Interesting article by Brian Krebs (here) about a social engineering fraud which obviously uses “human as the weakest link” but also some aspects of “using security to defeat security” itself.
In very few words, the scammer calls by phone the victim and asks the victim to prove to be the rightful owner of her/his bank account by providing the username and a code that she/he will receive as a 2nd factor authentication code. What the scammer is actually doing with the username and the 2FA code is to reset the password of the victim’s bank account and then to transfer some money out of the bank account.
What goes wrong here is, first, that the victim should identify the caller, not viceversa, and that the victim should never divulge to a person a 2FA code. Thus by abusing the human weakest link and a “secure” reset password process, the scammer manages to perform the fraud.
On the technical side, one should be very careful on evaluating security risks associated to a self-service reset password process, including social engineering attacks like this one.
From the APWG press release: “The Anti-Phishing Working Group (APWG) observed more phishing attacks in the first quarter of 2016 than at any other time in history” (here is the full report).
This is hardly surprising, but it quantifies with numbers the latest news about online frauds, like the “CEO Fraud”, the “Business Email Compromise” (eg. see this FBI announcement) etc.
The take-over of the RSA Conference website(see Krebs here for a nice summary) reminds us (as if it was needed) that is not the technology the weakest link (and even less cryptography as such), but us, humans. Two points should be stressed:
- if system are too complex (like in this case, the relations between content providers of online information) we are not up to the task of managing their complexity and we fail to adopt the needed security measures
- technology and technical security is best and most easily circumvented and avoided by exploiting the human factor: why deploy expensive and technologically complex malware when you can send an email (well-formed) to ask employees to provide their usernames and passwords to access even mission critical systems? Much easier, faster, less expensive and you are sure to get an obliging answer!

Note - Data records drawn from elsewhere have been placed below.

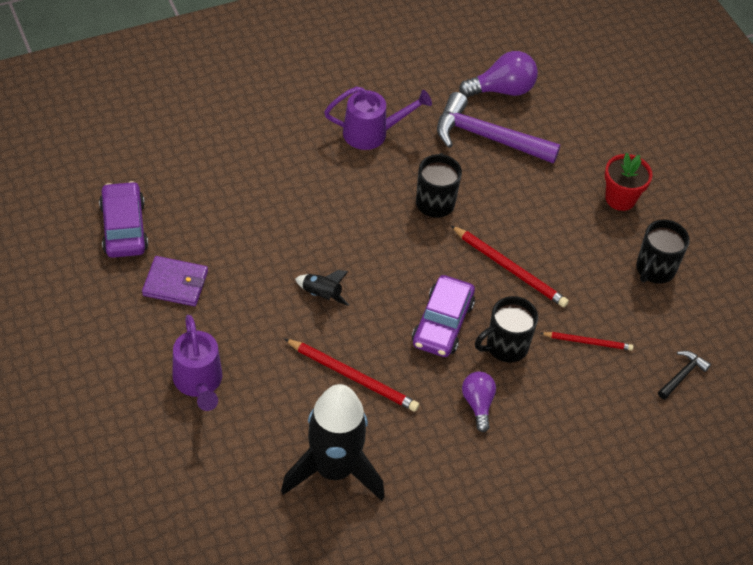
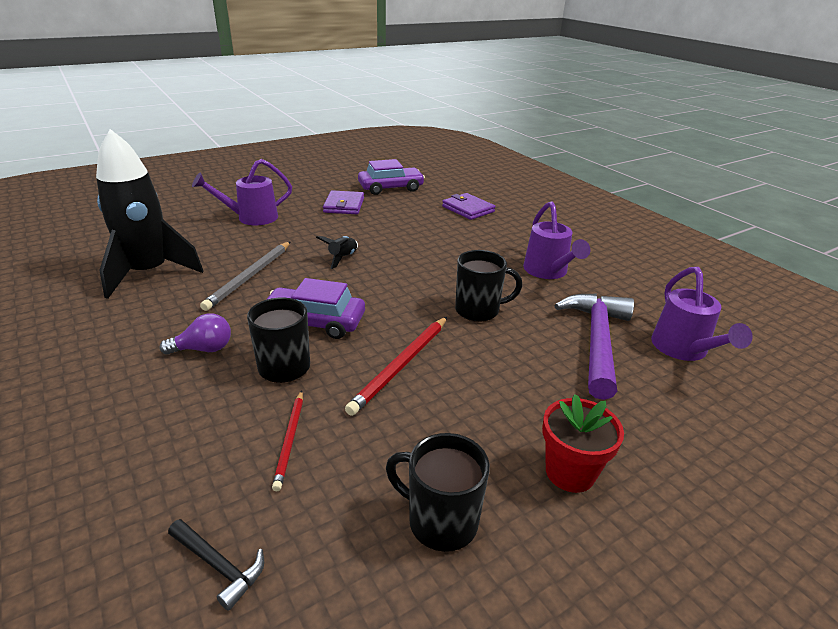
camera: 85 degrees right, 20 degrees down
red pencil [284,338,419,411] -> grey pencil [200,241,291,311]
purple light bulb [459,51,538,97] -> purple watering can [651,267,753,361]
none -> purple wallet [442,193,496,220]

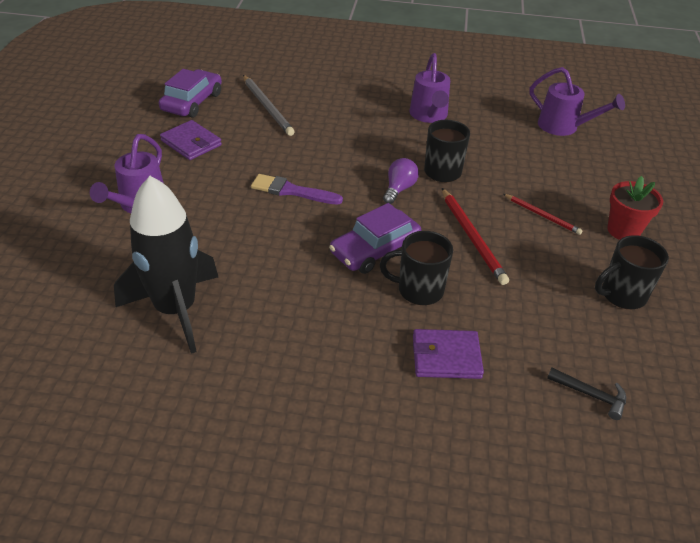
camera: 50 degrees left, 10 degrees up
purple light bulb [160,313,231,355] -> purple light bulb moved to [383,158,419,204]
black hammer [168,519,264,611] -> black hammer turned 45 degrees clockwise [547,368,626,420]
grey pencil [200,241,291,311] -> grey pencil moved to [243,75,295,136]
red pencil [272,390,303,491] -> red pencil moved to [504,194,583,235]
black rocket [316,236,358,269] -> purple brush [251,174,343,205]
purple wallet [442,193,496,220] -> purple wallet moved to [413,329,484,379]
purple watering can [523,201,590,279] -> purple watering can turned 60 degrees clockwise [409,53,450,123]
purple hammer [554,294,634,400] -> none

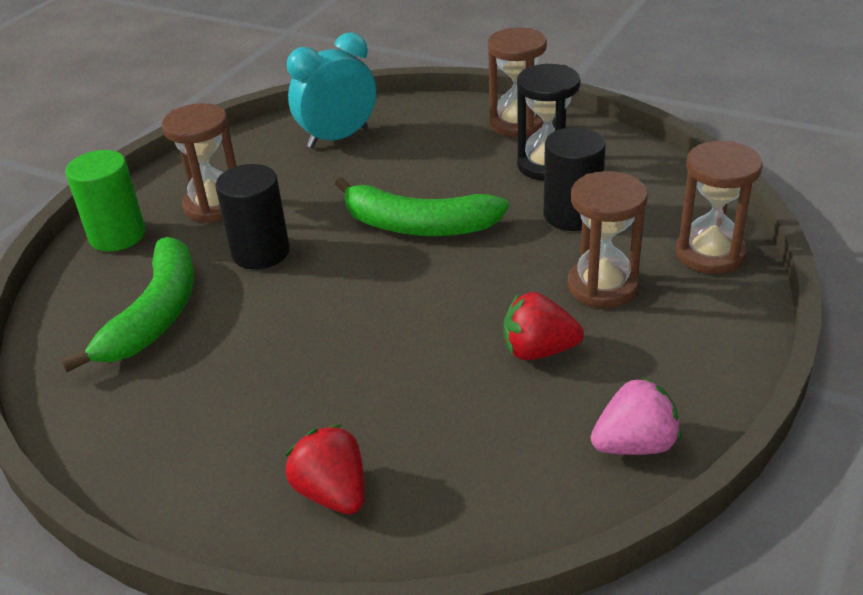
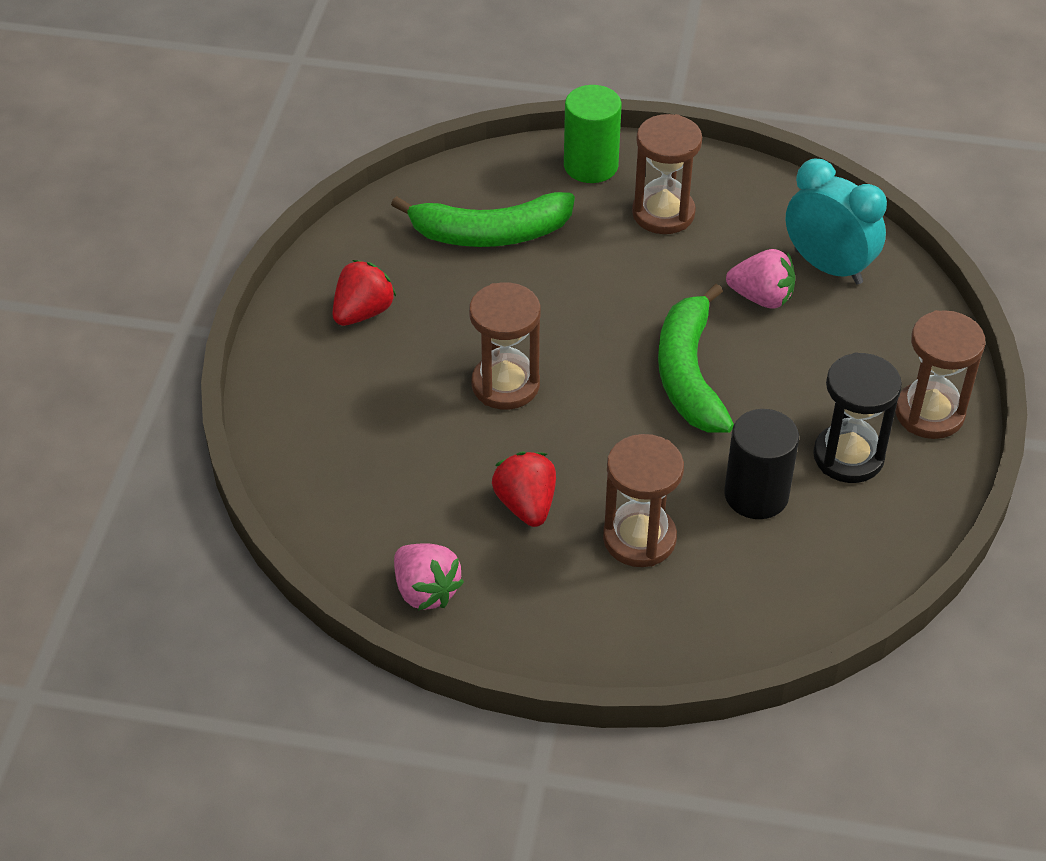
camera: 70 degrees right, 10 degrees up
black cylinder [215,164,290,269] -> none
red strawberry [286,424,364,514] -> red strawberry moved to [333,260,396,326]
brown hourglass [676,141,763,274] -> brown hourglass moved to [469,282,541,410]
none -> pink strawberry [726,249,795,308]

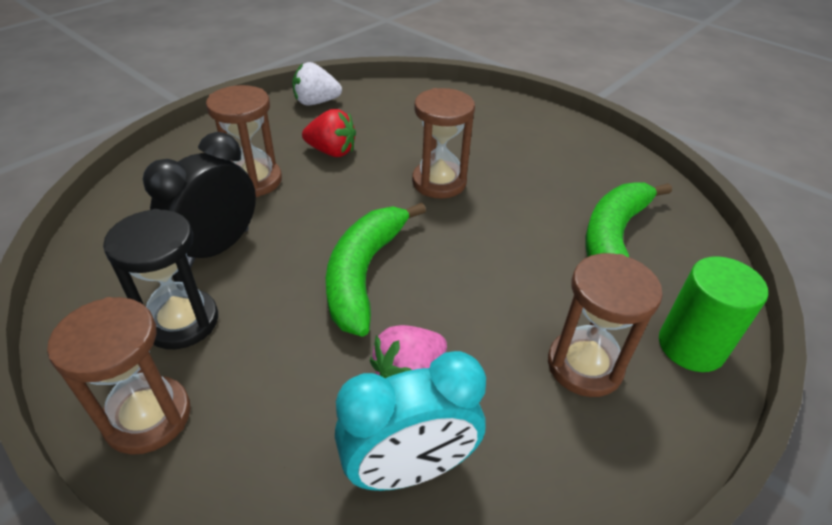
camera: 120 degrees right, 5 degrees down
red strawberry [333,260,396,326] -> none
pink strawberry [394,543,464,610] -> white strawberry [292,62,342,105]
green banana [658,284,734,433] -> green banana turned 105 degrees counterclockwise [326,203,426,337]
black cylinder [724,409,799,519] -> black clock [143,132,256,268]

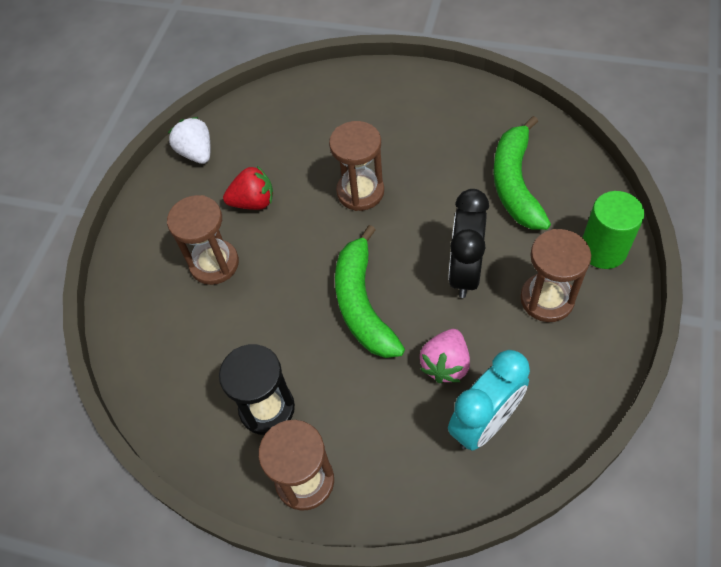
camera: 20 degrees left, 15 degrees up
black clock [143,132,256,268] -> black clock moved to [448,189,489,298]
white strawberry [292,62,342,105] -> white strawberry turned 90 degrees clockwise [168,117,210,164]

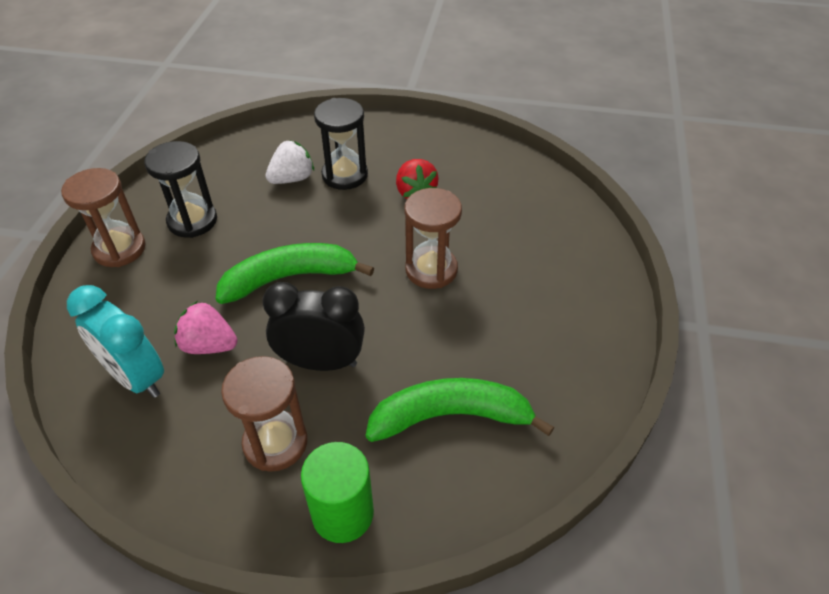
camera: 80 degrees right, 10 degrees down
brown hourglass [167,195,239,285] -> black hourglass [314,98,368,190]
white strawberry [168,117,210,164] -> white strawberry moved to [265,140,314,184]

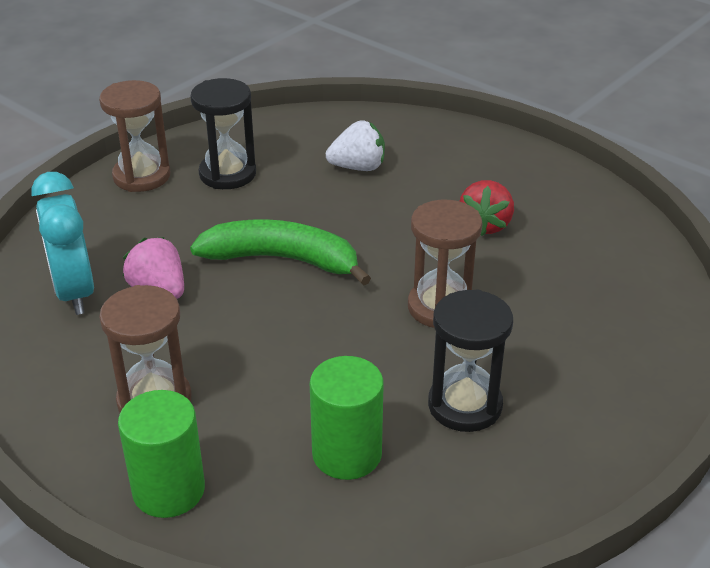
camera: 30 degrees right, 10 degrees down
black clock [262,282,365,371] -> none
black hourglass [314,98,368,190] -> black hourglass moved to [428,289,513,432]
green banana [366,378,554,442] -> green cylinder [310,356,384,480]

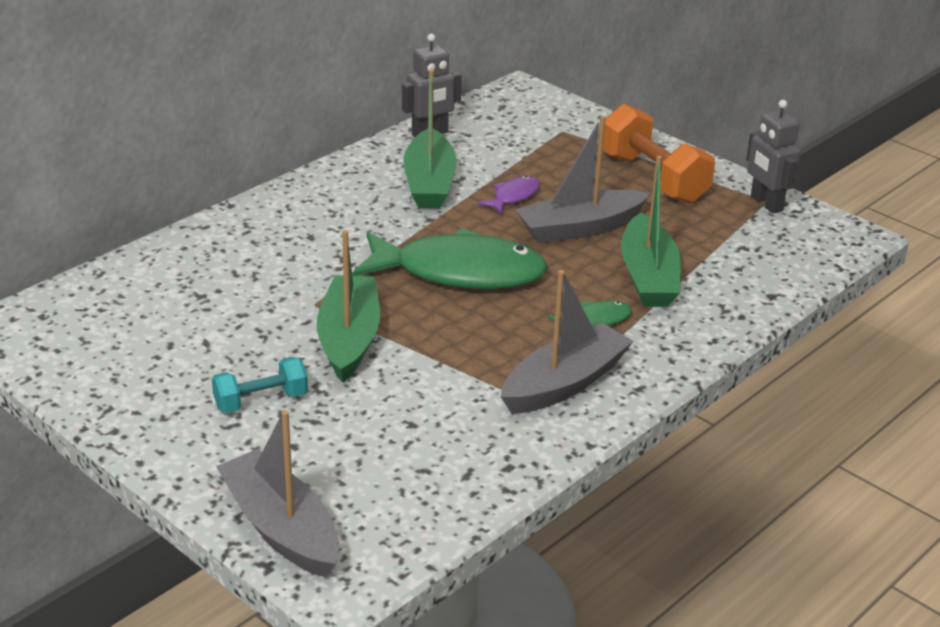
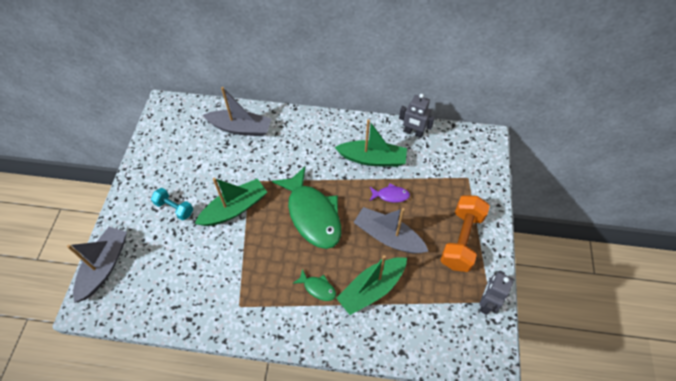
camera: 55 degrees right, 25 degrees up
green boat [403,70,457,208] -> green boat turned 135 degrees counterclockwise [334,119,407,167]
grey boat [501,270,633,414] -> grey boat moved to [203,87,271,136]

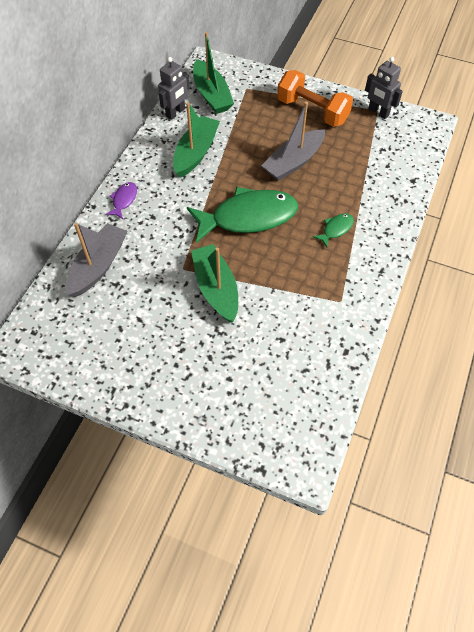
camera: 75 degrees left, 0 degrees up
grey boat [67,227,127,303] -> none
turquoise dumbbell [151,188,193,221] -> none
green boat [336,255,407,315] -> green boat moved to [193,32,234,114]
purple fish [370,183,410,203] -> purple fish moved to [106,182,137,219]

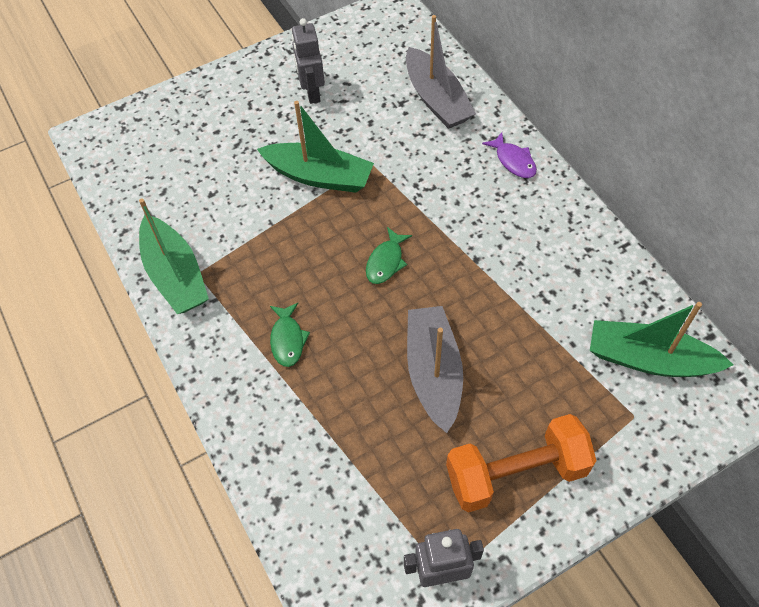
camera: 130 degrees right, 0 degrees up
grey robot [158,57,190,120] -> grey robot moved to [292,18,325,104]
green boat [173,102,220,178] -> green boat moved to [139,199,209,314]
green fish [187,187,298,243] -> green fish [366,227,412,284], size x0.43

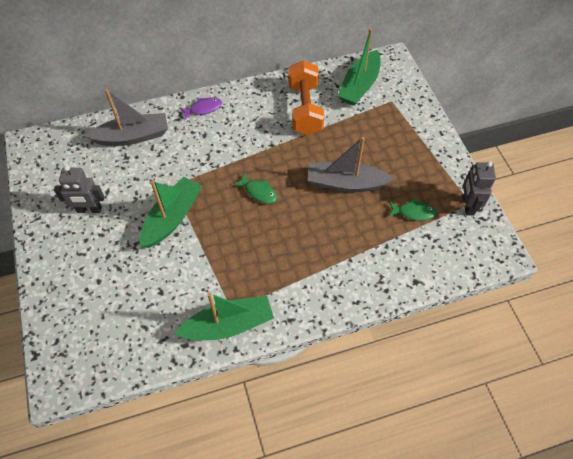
camera: 80 degrees left, 0 degrees up
green fish [270,303,310,367] -> green fish moved to [389,198,437,221]
orange dumbbell [446,414,597,512] -> orange dumbbell moved to [288,60,324,135]

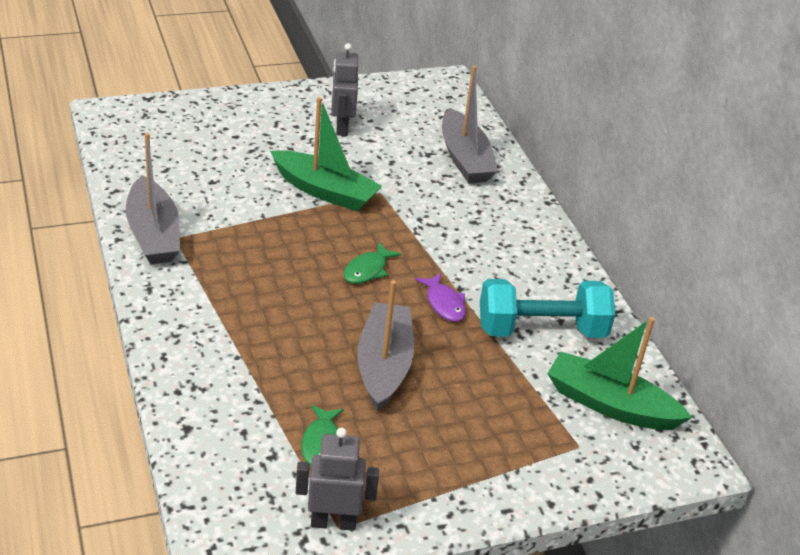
camera: 85 degrees right, 20 degrees down
green boat [174,293,274,340] -> grey boat [126,133,180,264]
purple fish [179,97,222,120] -> purple fish moved to [415,273,466,322]
orange dumbbell [288,60,324,135] -> turquoise dumbbell [480,279,616,338]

The DNS provider Web.com has been subject to a Social Engineering attack which allowed a pro-Palestine hacking gang to successfully reset the password of a few important customers, and use the new password to change the resolution of their domain name to other sites. See for example here for a description of the attack.
Again and again, as of today the technical side does not look to be the weak side of ICT Security. In particular cryptography is sound and reliable, and many technical ICT security products deliver what the promise.
On the other side, username + password show another time how much inappropriate they are to support our current security needs. But what can we use instead?
The general problem lies mostly in our ability to make a system “secure” by including logical, physical and procedural measures to give a 360 degrees protection. Indeed, the security level of a system is that of its weakest point, which for most systems means that they are really insecure.